The film was not originally conceived that way. The mosaic of styles evolved during the shooting, and arose out of the need to solve very specific aesthetic and narrative problems.

Two of the great moments in the film are the moments where you face up to the compromises made in making the film — one comes early in the film, when you admit that you’re substituting San Francisco for Paris; the other moment is when the actress playing your second girlfriend refuses to do a sex scene you’ve written and you ask the viewer to imagine it instead. Compromises are part of making any film. But you make the most of these compromises — to the point that it feels like, on an essential level, an almost uncompromised film. Do you feel that way, that it’s uncompromised?

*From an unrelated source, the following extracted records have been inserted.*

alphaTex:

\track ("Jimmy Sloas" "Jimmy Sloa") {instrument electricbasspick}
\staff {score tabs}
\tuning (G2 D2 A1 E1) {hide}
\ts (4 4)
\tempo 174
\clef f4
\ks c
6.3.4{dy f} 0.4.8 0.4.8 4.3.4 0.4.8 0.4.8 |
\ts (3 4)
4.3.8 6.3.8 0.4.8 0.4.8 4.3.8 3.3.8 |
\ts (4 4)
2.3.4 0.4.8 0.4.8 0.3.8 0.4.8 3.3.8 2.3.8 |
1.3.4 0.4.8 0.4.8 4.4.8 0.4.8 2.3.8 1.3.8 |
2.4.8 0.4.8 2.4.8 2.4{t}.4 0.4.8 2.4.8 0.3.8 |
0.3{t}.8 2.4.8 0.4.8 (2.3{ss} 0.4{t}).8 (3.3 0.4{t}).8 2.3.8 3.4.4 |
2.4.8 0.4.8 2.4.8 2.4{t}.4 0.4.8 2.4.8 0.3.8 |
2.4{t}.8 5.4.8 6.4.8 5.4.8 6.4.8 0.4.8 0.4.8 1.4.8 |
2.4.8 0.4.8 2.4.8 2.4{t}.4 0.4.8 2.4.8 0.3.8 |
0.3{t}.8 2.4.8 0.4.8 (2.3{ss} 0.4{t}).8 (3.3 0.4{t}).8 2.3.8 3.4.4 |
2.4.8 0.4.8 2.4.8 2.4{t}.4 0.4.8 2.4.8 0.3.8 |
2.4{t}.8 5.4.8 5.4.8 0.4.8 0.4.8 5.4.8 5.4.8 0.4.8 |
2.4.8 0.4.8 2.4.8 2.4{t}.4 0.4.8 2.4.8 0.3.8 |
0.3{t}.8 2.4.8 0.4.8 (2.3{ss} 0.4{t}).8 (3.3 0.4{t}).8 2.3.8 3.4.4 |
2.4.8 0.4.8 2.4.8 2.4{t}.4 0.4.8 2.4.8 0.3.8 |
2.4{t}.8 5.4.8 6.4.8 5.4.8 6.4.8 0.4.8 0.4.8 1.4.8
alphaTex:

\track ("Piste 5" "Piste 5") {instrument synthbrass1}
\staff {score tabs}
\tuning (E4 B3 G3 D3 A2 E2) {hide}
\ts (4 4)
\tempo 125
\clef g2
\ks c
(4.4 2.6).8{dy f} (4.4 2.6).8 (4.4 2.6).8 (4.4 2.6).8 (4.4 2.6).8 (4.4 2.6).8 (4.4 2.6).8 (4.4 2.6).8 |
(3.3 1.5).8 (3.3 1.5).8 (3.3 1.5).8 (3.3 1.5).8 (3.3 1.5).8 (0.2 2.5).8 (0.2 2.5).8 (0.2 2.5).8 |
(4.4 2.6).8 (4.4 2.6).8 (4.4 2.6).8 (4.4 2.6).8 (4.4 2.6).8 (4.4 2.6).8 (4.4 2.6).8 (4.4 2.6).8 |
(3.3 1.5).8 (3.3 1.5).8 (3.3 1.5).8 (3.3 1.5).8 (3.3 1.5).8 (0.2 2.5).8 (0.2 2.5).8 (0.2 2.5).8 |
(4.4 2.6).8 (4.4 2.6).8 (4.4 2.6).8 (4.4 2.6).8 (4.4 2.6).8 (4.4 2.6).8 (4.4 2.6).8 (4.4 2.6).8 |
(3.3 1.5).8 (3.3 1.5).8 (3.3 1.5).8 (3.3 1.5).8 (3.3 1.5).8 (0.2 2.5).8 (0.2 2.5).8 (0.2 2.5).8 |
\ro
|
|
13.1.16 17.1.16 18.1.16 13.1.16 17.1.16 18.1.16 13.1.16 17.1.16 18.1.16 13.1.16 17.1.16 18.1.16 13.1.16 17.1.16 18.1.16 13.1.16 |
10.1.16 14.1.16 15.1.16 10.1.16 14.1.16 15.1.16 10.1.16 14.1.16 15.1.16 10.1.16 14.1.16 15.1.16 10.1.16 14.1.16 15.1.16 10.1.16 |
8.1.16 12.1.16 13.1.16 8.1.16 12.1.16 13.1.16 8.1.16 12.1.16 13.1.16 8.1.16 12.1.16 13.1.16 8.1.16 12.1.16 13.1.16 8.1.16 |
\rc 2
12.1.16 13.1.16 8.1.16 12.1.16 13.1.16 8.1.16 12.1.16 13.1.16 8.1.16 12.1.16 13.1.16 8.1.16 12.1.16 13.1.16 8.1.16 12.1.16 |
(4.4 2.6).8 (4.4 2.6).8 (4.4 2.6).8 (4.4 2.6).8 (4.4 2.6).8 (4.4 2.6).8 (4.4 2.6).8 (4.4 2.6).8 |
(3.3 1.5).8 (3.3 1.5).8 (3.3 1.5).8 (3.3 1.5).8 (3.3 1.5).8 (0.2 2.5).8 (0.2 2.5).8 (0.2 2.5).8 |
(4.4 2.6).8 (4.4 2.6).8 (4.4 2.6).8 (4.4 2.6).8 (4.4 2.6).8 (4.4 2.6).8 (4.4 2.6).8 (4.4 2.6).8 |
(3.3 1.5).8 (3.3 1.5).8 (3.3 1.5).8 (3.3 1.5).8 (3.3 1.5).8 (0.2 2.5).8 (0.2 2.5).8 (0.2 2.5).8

Or were there parts of your vision for the film that didn’t make it on screen?

For me, the film is totally uncompromised. I made exactly the film that I wanted to make, given the budgetary and time constraints. That’s not to say that I think the film is perfect, or that there aren’t parts that I think could have been done better, but I did the best I could given my own limitations as a human being.

What’s next?

A film called How To Legally Overthrow The U.S. Government.

4 Responses to “Caveh Zahedi: SRF Interview”

  1. Sujewa Says:

    Good interview Paul.

    Sujewa
    ******

  2. AJ Says:

    I concur, it’s a fine interview – and a nice counterpoint to much of what I wrote on my blog about the variety of controversies that have been swirling around Zahedi. I do wish you would have asked about the Filmmaker thing only because I’m beginning to wonder (and aluded to as much on my own post) whether much of this is calculated. The constant David v. Goliath stance (just today you have him picking a fight over a NY Times review that is clearly very positive) if you will. Far be it from me to deny an indie filmmaker every tool in the promotional shed to get an audience, but at what point does the rabid underdog thing get old?

  3. Paul Says:

    AJ –

    I thought your post was a nice counterpoint to mine because it addresses some thoughts and even misgivings I’ve had about these “controversies.” But to include them in the interview would have been a) impractical (since it would mean trying to initiate another round of interviewing during a busy time for CZ) and because b) it likely would not have led to any new revelations. Caveh has his own blog — whatever he wants to share, clearly, he can share.

    My main regret with this interview is my feeling that it had been rendered a bit stale by the self-distro vs. IFC debate and then, more recently, the Caveh vs. Cuban stuff. But then, perhaps one useful thing about the above interview is that what it mainly concerns itself with is the film and that is ultimately what we’ll be left with long after the other discussions fade away. If it had been an uninteresting movie I doubt any of us would have busied ourselves with his business.

    Paul

  4. AJ Says:

    Paul,

    I don’t think the interview seemed stale at all. In fact, I thought it was nice to read about the film itself, which seems almost to have been buried under the weight of these various battles. I haven’t seen the film yet so I can’t talk about those qualities – I’m merely observing the skirmishes – but reading your interview made me at least want to see the film, something I was getting less inclined to do the more I read and heard about the extraneous stuff.

    I only brought up the Filmmaker article because you talked about it in your preface and I thought it was interesting that although that controversy had died down, others (which raise similar questions) have taken its place.